Recorded data -

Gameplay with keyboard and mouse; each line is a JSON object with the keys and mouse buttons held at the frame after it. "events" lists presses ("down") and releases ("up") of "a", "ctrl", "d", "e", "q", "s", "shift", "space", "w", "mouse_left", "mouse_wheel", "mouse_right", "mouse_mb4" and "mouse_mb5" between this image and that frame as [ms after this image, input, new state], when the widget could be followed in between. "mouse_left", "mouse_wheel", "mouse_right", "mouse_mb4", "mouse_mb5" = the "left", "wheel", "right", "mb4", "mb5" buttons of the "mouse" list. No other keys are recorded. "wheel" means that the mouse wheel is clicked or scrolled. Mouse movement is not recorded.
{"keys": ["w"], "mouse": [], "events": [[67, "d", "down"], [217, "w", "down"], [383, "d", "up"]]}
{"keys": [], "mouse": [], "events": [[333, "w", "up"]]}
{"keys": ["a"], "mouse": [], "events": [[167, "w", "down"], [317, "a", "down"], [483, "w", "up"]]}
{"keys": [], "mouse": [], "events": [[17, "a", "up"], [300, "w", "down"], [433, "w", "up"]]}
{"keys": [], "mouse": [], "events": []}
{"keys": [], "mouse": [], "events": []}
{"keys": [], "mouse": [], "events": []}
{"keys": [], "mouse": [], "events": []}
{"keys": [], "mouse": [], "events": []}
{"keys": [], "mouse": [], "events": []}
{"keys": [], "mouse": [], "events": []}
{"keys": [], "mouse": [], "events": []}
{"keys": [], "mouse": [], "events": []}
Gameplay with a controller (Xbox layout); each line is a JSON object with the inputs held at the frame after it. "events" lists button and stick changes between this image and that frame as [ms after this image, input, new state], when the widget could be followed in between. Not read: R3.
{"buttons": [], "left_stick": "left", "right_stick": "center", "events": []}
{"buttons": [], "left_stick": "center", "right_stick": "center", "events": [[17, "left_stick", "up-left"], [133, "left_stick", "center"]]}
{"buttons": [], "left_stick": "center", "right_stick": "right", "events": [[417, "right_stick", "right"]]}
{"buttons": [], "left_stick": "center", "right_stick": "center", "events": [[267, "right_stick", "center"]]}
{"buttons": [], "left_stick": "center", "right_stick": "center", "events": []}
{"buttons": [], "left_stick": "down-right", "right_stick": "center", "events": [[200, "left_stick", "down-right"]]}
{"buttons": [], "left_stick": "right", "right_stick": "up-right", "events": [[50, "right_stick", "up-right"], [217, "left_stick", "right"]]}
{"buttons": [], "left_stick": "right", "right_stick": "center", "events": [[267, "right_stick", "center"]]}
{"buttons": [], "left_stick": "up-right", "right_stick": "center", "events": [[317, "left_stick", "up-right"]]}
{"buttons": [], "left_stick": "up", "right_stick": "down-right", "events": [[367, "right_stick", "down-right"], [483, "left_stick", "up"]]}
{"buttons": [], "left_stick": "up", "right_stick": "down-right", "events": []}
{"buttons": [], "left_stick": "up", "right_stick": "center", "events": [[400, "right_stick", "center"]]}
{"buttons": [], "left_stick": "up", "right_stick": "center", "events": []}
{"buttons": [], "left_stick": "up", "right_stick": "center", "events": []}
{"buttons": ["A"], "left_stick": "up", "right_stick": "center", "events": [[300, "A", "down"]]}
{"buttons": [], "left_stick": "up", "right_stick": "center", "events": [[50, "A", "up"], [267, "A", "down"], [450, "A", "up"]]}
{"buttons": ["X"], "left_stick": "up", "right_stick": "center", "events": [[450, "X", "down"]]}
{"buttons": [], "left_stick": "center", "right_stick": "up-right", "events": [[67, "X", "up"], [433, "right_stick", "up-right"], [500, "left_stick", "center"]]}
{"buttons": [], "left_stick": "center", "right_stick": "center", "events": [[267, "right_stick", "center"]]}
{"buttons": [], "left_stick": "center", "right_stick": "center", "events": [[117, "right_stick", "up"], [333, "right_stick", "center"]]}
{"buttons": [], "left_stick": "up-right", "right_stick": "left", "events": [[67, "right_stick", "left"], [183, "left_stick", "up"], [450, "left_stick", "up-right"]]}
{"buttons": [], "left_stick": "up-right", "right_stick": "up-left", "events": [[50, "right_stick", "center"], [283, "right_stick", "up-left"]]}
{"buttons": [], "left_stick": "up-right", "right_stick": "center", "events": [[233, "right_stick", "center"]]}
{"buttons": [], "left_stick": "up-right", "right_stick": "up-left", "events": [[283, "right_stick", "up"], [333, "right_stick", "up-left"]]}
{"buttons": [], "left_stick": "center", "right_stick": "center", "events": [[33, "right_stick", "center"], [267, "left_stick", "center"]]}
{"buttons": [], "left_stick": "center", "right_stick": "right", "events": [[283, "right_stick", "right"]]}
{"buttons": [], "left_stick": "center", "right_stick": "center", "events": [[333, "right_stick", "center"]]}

What the task asks - Please copy out the preceding data in full, exactly as written.

The answer -
Gameplay with keyboard and mouse; each line is a JSON object with the keys and mouse buttons held at the frame after it. "events" lists presses ("down") and releases ("up") of "a", "ctrl", "d", "e", "q", "s", "shift", "space", "w", "mouse_left", "mouse_wheel", "mouse_right", "mouse_mb4" and "mouse_mb5" between this image and that frame as [ms after this image, input, new state], when the widget could be followed in between. "mouse_left", "mouse_wheel", "mouse_right", "mouse_mb4", "mouse_mb5" = the "left", "wheel", "right", "mb4", "mb5" buttons of the "mouse" list. No other keys are recorded. "wheel" means that the mouse wheel is clicked or scrolled. Mouse movement is not recorded.
{"keys": ["w"], "mouse": [], "events": [[67, "d", "down"], [217, "w", "down"], [383, "d", "up"]]}
{"keys": [], "mouse": [], "events": [[333, "w", "up"]]}
{"keys": ["a"], "mouse": [], "events": [[167, "w", "down"], [317, "a", "down"], [483, "w", "up"]]}
{"keys": [], "mouse": [], "events": [[17, "a", "up"], [300, "w", "down"], [433, "w", "up"]]}
{"keys": [], "mouse": [], "events": []}
{"keys": [], "mouse": [], "events": []}
{"keys": [], "mouse": [], "events": []}
{"keys": [], "mouse": [], "events": []}
{"keys": [], "mouse": [], "events": []}
{"keys": [], "mouse": [], "events": []}
{"keys": [], "mouse": [], "events": []}
{"keys": [], "mouse": [], "events": []}
{"keys": [], "mouse": [], "events": []}
Gameplay with a controller (Xbox layout); each line is a JSON object with the inputs held at the frame after it. "events" lists button and stick changes between this image and that frame as [ms after this image, input, new state], when the widget could be followed in between. Not read: R3.
{"buttons": [], "left_stick": "left", "right_stick": "center", "events": []}
{"buttons": [], "left_stick": "center", "right_stick": "center", "events": [[17, "left_stick", "up-left"], [133, "left_stick", "center"]]}
{"buttons": [], "left_stick": "center", "right_stick": "right", "events": [[417, "right_stick", "right"]]}
{"buttons": [], "left_stick": "center", "right_stick": "center", "events": [[267, "right_stick", "center"]]}
{"buttons": [], "left_stick": "center", "right_stick": "center", "events": []}
{"buttons": [], "left_stick": "down-right", "right_stick": "center", "events": [[200, "left_stick", "down-right"]]}
{"buttons": [], "left_stick": "right", "right_stick": "up-right", "events": [[50, "right_stick", "up-right"], [217, "left_stick", "right"]]}
{"buttons": [], "left_stick": "right", "right_stick": "center", "events": [[267, "right_stick", "center"]]}
{"buttons": [], "left_stick": "up-right", "right_stick": "center", "events": [[317, "left_stick", "up-right"]]}
{"buttons": [], "left_stick": "up", "right_stick": "down-right", "events": [[367, "right_stick", "down-right"], [483, "left_stick", "up"]]}
{"buttons": [], "left_stick": "up", "right_stick": "down-right", "events": []}
{"buttons": [], "left_stick": "up", "right_stick": "center", "events": [[400, "right_stick", "center"]]}
{"buttons": [], "left_stick": "up", "right_stick": "center", "events": []}
{"buttons": [], "left_stick": "up", "right_stick": "center", "events": []}
{"buttons": ["A"], "left_stick": "up", "right_stick": "center", "events": [[300, "A", "down"]]}
{"buttons": [], "left_stick": "up", "right_stick": "center", "events": [[50, "A", "up"], [267, "A", "down"], [450, "A", "up"]]}
{"buttons": ["X"], "left_stick": "up", "right_stick": "center", "events": [[450, "X", "down"]]}
{"buttons": [], "left_stick": "center", "right_stick": "up-right", "events": [[67, "X", "up"], [433, "right_stick", "up-right"], [500, "left_stick", "center"]]}
{"buttons": [], "left_stick": "center", "right_stick": "center", "events": [[267, "right_stick", "center"]]}
{"buttons": [], "left_stick": "center", "right_stick": "center", "events": [[117, "right_stick", "up"], [333, "right_stick", "center"]]}
{"buttons": [], "left_stick": "up-right", "right_stick": "left", "events": [[67, "right_stick", "left"], [183, "left_stick", "up"], [450, "left_stick", "up-right"]]}
{"buttons": [], "left_stick": "up-right", "right_stick": "up-left", "events": [[50, "right_stick", "center"], [283, "right_stick", "up-left"]]}
{"buttons": [], "left_stick": "up-right", "right_stick": "center", "events": [[233, "right_stick", "center"]]}
{"buttons": [], "left_stick": "up-right", "right_stick": "up-left", "events": [[283, "right_stick", "up"], [333, "right_stick", "up-left"]]}
{"buttons": [], "left_stick": "center", "right_stick": "center", "events": [[33, "right_stick", "center"], [267, "left_stick", "center"]]}
{"buttons": [], "left_stick": "center", "right_stick": "right", "events": [[283, "right_stick", "right"]]}
{"buttons": [], "left_stick": "center", "right_stick": "center", "events": [[333, "right_stick", "center"]]}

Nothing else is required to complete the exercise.